§ **Tasks**
1. Copy out the rows of the collected data entries word for word, starting at the first row and ending at the row containing "persona Corrector Yui XD".
2. Continue the forum thread about digital readouts and magnetic scales for machine tools from the point where it stops.

§ **Source passage**
==*==

I bought my additional magnetic scale from SRA, but their prices are quite a bit higher then UK-DRO. To get a complete 3 axis graphical display with magnetic scales for under 1K delivered is very good. The Easson 12 series has been a great display, I found it is much easier to read and also has a number of features and soft keys so can be used for different applications. I went with the EL700 on my mill because I wanted 4 axis and summation. The EL700 for the lathe has the option to calculate the X and Z of the compound based on angle of the compound and a few other features, but not really needed. It does work well on the mill and magnetic scales are easier and more forgiving with regard to installing.


----------



## Beckerkumm (May 5, 2021)

Thanks, Mark.  I found a Fagor pretty cheap but don't like the resolution on the X axis so I'm thinking of moving it to my Jig Borer and replacing with something else.  Just the 8" cross slide scale for Fagor is $400 so the upcharge for the full replacement isn't bad.  Dave


----------



## brave_ulysses (May 5, 2021)

==*==

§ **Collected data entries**
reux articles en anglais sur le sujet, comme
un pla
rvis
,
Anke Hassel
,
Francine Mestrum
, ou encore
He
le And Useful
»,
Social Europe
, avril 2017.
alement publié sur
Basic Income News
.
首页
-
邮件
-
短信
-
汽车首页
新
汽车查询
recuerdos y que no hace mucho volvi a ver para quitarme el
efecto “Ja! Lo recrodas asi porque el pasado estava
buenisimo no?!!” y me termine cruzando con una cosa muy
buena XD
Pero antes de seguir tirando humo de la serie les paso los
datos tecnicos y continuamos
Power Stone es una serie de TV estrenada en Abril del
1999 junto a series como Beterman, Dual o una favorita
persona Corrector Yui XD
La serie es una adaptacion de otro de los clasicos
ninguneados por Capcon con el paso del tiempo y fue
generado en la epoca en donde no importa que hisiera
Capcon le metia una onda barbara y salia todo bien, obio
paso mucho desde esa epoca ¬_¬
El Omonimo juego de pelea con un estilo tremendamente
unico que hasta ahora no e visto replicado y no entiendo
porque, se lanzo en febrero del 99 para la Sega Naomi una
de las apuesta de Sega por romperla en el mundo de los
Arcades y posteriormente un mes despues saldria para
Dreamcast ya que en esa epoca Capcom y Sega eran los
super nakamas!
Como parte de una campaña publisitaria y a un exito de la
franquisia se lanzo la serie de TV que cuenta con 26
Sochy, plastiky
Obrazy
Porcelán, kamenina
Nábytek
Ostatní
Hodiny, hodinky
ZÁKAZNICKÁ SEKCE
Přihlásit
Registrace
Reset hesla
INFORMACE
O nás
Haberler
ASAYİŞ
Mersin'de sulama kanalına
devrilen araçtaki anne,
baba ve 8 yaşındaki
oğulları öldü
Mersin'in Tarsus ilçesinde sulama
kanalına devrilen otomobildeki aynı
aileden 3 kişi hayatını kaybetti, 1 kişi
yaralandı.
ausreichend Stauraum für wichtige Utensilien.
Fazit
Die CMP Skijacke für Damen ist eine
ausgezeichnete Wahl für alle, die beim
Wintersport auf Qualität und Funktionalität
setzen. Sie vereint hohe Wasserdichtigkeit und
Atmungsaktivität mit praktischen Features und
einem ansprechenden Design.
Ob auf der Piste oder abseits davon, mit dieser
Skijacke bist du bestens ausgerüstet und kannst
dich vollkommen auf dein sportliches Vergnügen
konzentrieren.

==*==

§ **Responses to the tasks**
1.
reux articles en anglais sur le sujet, comme
un pla
rvis
,
Anke Hassel
,
Francine Mestrum
, ou encore
He
le And Useful
»,
Social Europe
, avril 2017.
alement publié sur
Basic Income News
.
首页
-
邮件
-
短信
-
汽车首页
新
汽车查询
recuerdos y que no hace mucho volvi a ver para quitarme el
efecto “Ja! Lo recrodas asi porque el pasado estava
buenisimo no?!!” y me termine cruzando con una cosa muy
buena XD
Pero antes de seguir tirando humo de la serie les paso los
datos tecnicos y continuamos
Power Stone es una serie de TV estrenada en Abril del
1999 junto a series como Beterman, Dual o una favorita
persona Corrector Yui XD

2.
i have the jenix scales on my mill and am happy with them. no experience with their dro


			Jenix dro
		


good luck


----------



## rwm (May 6, 2021)

Hey guys- In looking at Machine-DRO website, it looks like all the products say preorder? Are they out of stock on everything or do I misunderstand what preorder means in the UK?
Robert


----------



## Eddyde (May 6, 2021)

I don't know, they said everything  ordered was in stock, the other day?


----------



## ddickey (May 6, 2021)

I checked and I do see a lot of preorder. Maybe 50/50.


----------



## Eddyde (May 6, 2021)

Just email them your order and they'll send you a quote with availability, shipping etc.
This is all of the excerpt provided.